▶ **Activity 1**: In the documentation of the call-stack macros, how must structures and unions larger than 64 bits be passed?
▶ **Activity 2**: Carry on the documentation of the call-stack macros from the point where it stops.

*** Opening of Reading passage ***

The main functionality of this crate has been wrapped in two macros:

  • The call_function!() macro allows to run any arbitrary function with a clean call stack.
  • The indirect_syscall() macro executes the specified (indirect) syscall with a clean call stack.

To use any of these macros it is required to import std::ffi::c_void data type.

Both macros return a PVOID that can be used to retrieve the value returned by the function executed. More detailed information in the examples section.

call_function macro

This macro expects the following parameters:

  • The first parameter is the memory address to call after spoofing the call stack. This parameter should be passed as a usize, isize or a pointer.
  • The following parameters are those arguments to send to the final function.

indirect_syscall macro

This macro expects the following parameters:

  • The first parameter is a string that contains the name of the NT function whose syscall you want to execute.
  • The following parameters are those arguments to send to the NT function.

Parameter passing

In order to pass arguments of different types to these two macros, the following considerations must be taken into account:

  • Any basic data type that can be converted to usize (u8-u64, i8-i64, bool, etc.) can be passed directly to the macros.
  • Structs and unions of size 8, 16, 32, or 64 bits are passed as if they were integers of the same size.
  • Structures and unions with a size larger than 64 bits must be passed as a pointer.
  • Strings (&str and String) must be passed as a pointer.
  • floating-point and double-precision parameter are not currently supported.
  • Any other data type must be passed as a pointer.

Examples

Calling Sleep

let k32 = dinvoke_rs::dinvoke::get_module_base_address("kernel32.dll");
let sleep = dinvoke_rs::dinvoke::get_function_address(k32, "Sleep"); // Memory address of kernel32.dll!Sleep() 
let miliseconds = 1000i32;
unwinder::call_function!(sleep, seconds);

Calling OpenProcess

let k32 = dinvoke_rs::dinvoke::get_module_base_address(&lc!("kernel32.dll")); 
let open_process: isize = dinvoke_rs::dinvoke::get_function_address(k32, "Openprocess");
let desired_access: u32 = 0x1000;
let inherit = 0i32;
let pid = 20628i32;
let handle: PVOID = call_function!(open_process, desired_access, inherit, pid);
let handle: HANDLE = std::mem::transmute(handle);
println!("Handle id: {:x}", handle.0);

Notice that the macro returns a PVOID that can be directly converted to a HANDLE since both data types has the same size. This allows to access to the value returned by OpenProcess, which is the new handle to the target process.

*** Close of Reading passage ***
*** Opening of Entries shown ***

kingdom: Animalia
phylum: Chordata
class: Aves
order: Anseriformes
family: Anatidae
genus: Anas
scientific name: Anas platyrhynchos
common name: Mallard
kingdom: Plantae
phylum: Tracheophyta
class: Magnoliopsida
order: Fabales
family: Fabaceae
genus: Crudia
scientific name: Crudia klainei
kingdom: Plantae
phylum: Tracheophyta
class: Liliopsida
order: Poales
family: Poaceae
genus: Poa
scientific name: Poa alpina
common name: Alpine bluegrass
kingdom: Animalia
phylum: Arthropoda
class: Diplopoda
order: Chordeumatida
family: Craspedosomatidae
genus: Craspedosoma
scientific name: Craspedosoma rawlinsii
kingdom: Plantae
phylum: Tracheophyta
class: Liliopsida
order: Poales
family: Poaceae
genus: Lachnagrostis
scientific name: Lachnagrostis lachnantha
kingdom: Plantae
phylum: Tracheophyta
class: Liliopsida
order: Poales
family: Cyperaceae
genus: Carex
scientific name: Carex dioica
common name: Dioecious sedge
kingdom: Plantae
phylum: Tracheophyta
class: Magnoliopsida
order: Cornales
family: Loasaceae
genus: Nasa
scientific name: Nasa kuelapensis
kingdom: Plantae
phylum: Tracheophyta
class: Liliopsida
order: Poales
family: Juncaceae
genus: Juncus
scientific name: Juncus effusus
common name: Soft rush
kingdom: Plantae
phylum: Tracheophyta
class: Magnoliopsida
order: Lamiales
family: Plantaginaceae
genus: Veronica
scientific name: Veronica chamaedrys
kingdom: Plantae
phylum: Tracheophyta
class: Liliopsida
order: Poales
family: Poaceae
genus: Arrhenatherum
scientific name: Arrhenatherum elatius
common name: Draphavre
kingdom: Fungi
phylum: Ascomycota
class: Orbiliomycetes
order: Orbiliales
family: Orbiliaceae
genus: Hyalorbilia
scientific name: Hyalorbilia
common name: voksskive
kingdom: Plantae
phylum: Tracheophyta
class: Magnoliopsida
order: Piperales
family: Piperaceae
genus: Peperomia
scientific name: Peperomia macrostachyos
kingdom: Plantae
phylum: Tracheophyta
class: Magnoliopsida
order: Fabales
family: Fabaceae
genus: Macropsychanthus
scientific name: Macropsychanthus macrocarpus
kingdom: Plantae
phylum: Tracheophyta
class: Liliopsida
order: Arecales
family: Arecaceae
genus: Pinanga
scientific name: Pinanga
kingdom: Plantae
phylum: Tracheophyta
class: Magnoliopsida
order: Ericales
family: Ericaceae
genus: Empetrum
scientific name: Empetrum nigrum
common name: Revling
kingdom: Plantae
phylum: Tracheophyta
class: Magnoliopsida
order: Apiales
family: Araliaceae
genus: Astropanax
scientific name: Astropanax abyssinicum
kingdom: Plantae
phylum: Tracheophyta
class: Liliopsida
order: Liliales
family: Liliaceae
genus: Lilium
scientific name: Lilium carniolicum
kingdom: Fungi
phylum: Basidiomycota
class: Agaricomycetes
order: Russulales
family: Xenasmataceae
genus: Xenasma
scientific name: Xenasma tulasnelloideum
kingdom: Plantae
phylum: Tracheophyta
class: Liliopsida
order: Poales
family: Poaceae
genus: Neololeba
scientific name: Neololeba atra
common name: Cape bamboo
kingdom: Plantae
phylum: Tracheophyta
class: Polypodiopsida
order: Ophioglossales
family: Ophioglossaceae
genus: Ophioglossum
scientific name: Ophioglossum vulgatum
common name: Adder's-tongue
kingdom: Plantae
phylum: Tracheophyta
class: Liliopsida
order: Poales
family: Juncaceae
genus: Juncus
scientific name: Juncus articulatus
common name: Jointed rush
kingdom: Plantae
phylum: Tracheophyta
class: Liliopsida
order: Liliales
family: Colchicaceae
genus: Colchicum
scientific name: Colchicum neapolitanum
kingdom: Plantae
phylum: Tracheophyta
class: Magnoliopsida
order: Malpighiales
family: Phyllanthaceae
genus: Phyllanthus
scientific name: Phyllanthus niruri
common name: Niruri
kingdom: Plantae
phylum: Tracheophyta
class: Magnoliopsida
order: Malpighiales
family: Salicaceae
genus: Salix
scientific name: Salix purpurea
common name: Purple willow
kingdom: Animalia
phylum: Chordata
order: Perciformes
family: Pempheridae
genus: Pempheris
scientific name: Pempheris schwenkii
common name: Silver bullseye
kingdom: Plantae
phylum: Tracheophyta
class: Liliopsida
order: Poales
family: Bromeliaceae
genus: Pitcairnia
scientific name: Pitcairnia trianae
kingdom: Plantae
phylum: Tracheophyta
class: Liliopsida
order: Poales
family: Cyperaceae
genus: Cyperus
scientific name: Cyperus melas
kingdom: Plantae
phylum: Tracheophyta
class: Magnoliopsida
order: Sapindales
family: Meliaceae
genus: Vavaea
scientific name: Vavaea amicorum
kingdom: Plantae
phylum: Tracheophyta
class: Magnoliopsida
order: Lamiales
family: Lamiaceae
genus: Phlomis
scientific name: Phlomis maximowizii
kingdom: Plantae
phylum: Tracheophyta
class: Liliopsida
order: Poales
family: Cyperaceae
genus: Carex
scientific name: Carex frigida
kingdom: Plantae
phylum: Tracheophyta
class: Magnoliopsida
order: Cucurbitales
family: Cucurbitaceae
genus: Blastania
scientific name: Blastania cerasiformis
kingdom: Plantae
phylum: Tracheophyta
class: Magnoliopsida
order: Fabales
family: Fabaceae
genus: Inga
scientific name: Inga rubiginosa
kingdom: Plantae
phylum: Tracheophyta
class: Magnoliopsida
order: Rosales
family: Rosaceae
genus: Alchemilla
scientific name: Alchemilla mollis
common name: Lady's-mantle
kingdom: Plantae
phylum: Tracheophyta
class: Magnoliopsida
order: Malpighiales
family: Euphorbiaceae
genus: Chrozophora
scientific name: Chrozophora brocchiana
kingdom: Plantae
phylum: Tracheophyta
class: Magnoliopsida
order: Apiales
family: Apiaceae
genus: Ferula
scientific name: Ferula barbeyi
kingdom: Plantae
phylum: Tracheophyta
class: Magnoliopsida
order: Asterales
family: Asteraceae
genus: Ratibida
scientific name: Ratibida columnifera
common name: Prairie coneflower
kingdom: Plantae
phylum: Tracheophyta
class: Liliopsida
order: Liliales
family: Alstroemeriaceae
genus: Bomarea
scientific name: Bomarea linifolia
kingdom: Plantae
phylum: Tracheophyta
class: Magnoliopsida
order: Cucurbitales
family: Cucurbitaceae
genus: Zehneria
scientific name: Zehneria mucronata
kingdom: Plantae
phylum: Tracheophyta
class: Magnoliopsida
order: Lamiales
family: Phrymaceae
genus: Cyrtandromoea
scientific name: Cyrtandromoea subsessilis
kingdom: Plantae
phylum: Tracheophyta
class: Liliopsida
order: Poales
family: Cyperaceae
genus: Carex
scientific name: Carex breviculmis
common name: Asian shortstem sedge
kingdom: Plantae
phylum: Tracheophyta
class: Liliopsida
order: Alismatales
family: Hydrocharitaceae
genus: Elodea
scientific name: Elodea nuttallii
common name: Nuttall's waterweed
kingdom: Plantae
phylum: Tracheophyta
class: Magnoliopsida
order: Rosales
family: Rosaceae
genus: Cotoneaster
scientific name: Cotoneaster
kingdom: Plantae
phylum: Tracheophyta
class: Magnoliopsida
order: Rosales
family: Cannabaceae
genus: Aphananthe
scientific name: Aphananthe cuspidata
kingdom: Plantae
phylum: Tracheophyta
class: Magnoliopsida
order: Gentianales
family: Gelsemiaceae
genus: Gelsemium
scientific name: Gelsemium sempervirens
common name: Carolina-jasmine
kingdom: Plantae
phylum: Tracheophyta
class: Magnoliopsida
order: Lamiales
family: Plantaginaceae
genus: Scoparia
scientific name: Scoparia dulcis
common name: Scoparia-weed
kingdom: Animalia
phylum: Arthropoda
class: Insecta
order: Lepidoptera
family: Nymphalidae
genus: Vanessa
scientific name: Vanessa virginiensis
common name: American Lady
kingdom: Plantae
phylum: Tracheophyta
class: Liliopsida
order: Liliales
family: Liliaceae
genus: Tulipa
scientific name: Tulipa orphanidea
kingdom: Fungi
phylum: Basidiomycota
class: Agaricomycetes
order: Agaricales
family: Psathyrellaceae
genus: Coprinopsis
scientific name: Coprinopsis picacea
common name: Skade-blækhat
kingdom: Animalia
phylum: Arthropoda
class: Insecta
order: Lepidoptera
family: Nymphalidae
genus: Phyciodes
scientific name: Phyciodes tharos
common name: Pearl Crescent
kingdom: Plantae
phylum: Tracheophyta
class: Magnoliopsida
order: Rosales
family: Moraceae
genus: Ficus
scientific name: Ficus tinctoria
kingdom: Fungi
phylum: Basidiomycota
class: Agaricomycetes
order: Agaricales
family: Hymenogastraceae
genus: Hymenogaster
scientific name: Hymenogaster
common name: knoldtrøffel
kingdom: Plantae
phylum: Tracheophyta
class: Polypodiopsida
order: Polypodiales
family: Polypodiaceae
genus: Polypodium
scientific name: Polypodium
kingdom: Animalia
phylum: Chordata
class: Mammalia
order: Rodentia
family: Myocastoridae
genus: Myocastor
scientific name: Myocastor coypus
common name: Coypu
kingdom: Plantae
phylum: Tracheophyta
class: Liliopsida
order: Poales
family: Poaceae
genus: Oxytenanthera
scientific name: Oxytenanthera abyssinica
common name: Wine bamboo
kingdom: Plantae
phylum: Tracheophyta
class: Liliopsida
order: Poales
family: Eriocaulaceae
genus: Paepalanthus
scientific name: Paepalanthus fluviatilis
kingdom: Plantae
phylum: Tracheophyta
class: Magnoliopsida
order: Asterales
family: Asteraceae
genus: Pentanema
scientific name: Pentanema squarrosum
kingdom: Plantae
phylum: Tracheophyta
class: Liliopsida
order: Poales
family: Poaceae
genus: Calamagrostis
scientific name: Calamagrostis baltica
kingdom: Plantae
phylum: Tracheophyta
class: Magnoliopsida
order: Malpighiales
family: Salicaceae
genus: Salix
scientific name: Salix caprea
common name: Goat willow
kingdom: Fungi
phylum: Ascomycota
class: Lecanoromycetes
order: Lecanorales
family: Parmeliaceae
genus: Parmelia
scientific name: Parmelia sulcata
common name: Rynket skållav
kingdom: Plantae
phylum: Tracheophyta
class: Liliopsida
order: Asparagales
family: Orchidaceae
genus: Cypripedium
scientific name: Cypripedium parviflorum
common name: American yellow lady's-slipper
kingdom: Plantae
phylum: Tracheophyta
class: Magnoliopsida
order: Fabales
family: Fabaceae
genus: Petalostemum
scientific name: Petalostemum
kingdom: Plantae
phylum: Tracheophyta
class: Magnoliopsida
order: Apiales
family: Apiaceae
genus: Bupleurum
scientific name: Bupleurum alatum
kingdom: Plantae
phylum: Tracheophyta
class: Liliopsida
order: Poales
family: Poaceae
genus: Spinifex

*** Close of Entries shown ***

▶ **Answer area 1**: They must be passed as a pointer.

▶ **Answer area 2**:
Calling NtDelayExecution as indirect syscall

let large = 0x8000000000000000 as u64; // Sleep indefinitely
let large: *mut i64 = std::mem::transmute(&large);
let alertable = false;
let ntstatus: PVOID = unwinder::indirect_syscall!("NtDelayExecution", alertable, large);
println!("ntstatus: {:x}", ntstatus as usize);

Notice that the macro returns a PVOID that can be used to retrieve the NTSTATUS returned by NtDelayExecution.

Concatenate macro calls

The spoofing process can be concatenated any number of times without an abnormal call stack size increment. The execution flow will be preserved as well. The following code is an example of this:

fn main()
{
	function_a();
}

fn function_a()
{
	unsafe
	{
		let func_b = function_b as usize;
		call_function!(func_b);
		println!("function_a done.");
	}
}

fn function_b()
{
	unsafe
	{
		let func_c = function_c as usize;
		call_function!(func_c);
		println!("function_b done.")
	}
}

fn function_c()
{
	unsafe
	{
		let large = 0x0000000000000000 as u64; // Don't sleep so we return to function_b, allowing to check the execution flow preservation.
		let large: *mut i64 = std::mem::transmute(&large);
		let alertable = false;
		let ntstatus = indirect_syscall!("NtDelayExecution", alertable, large);
		println!("ntstatus: {:x}", (ntstatus as usize) as i32); //NTSTATUS is a i32, although that second casting is not really required in this case.
	}
}

Considerations

Initial frame

By default, the spoofing process will try to keep the thread start address' frame in the call stack to increase legitimacy.

Sometimes, the thread's start function does not perform a call to a subsequent function (e.g. a jmp instruction is executed instead), meaning there is not return address pushed to the stack. In that scenario, the spoofed call stack will start at BaseThreadInitThunk's frame.